I can answer this for Sweden.
The Swedish Kingship was elective until 1544, when it became heraditory in the Wasa dynasty. The King woudl be elected at Mora Stenar by the things of Svealand, and ride in Eriksgata to the things of Västergötland and Östergötland to be confirmed as King. As the peasants were part of these things, and voted at them, the King and the noblement who supported his election (as they would often either through a position of trust or influence by wealth, debt, family etc more or less control a thing) had to interact with the local population.
During the time of the estates parliament, roughly 1450 to 1866, the peasants were represented as one of the four estates. The King woudl adress the peasants of the parliament as "Herrar Dannemän" (roughly "Misters Gentlemen", Danneman is a honourable term for a self-owning, honest honourable peasant). As the King during the Great Power era (roughly 1613-1718) usually worked with the peasant (and sometimes also the burgher and priest) estate to limit the influence of the noble estate.
As King Karl XI organised indelningsverket, where several peasants would band together to recruit and equip a soldier instead of paying taxes, the peasants would interact, not only with the often noble officers they provided soldiers for but quite frequently the King as well. Karl XI was famous for his many quick travels and inspections of his new army system, his love of duty and anger over corruption and neglience.
There are dozens of stories (most of them probably myths, but they are still based in an idea that was prevalent at the time) of the King rewarding dutiful service and punishing corruption and neglience himself when he encountered it. One story tells of the King, arriving at a town too late when not stopping for the night at the planned location and finding inns closed and the county chief away, not expecting them until the day after. The King and his two followers then made bed next to the fountain at the square, but was roused by the night watchman, who announced that vagabonds were not allowed to sleep in ther square.

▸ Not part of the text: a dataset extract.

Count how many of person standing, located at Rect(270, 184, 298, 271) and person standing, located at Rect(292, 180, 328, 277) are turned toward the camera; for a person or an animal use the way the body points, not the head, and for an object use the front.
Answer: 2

Rather than be offended, the King obeyed orders and left the town to encamp in the countryside. The dutiful watchman, who never knew he had ordered the King around, got a silver daler coin and a letter of recommendation to his superior from the King, and only then did he underastand who he had evicted from the square.
During the Darlecarlian Rebellion of 1743, when peasants from the county Dalarna took Stockholm, the King spoke to the peasant army himself urging them to turn back before they entered the city.
The majority of the Swedish nobility were not affluent enough to live off their estates and had to serve as officers and civil servants to make a living. Most peasants would interact monthly with these civil servants and officers. Self-owning farmers would interact with the tax collector, the local judge (both often lower nobility) and work with the officer of the regiment in providing his part of the soldier his rote supplied.
If the peasant had the trust of other locla peasants, he could become one of their representatives at the estates parliament, where he would interact both witht the higher nobility and meet the King.
Then again, self-owning farmers, while a plurality of men in society (between 52-62% of the people lived on self-owned land until the great land claimation in the latter half of the 1800s and the urbanisation in the 1900s), was still not the majority of the population, and decidedly middle class - if you by common people refer to the landless, the tenants, the agricultural workers and all the women of society, it was far less common.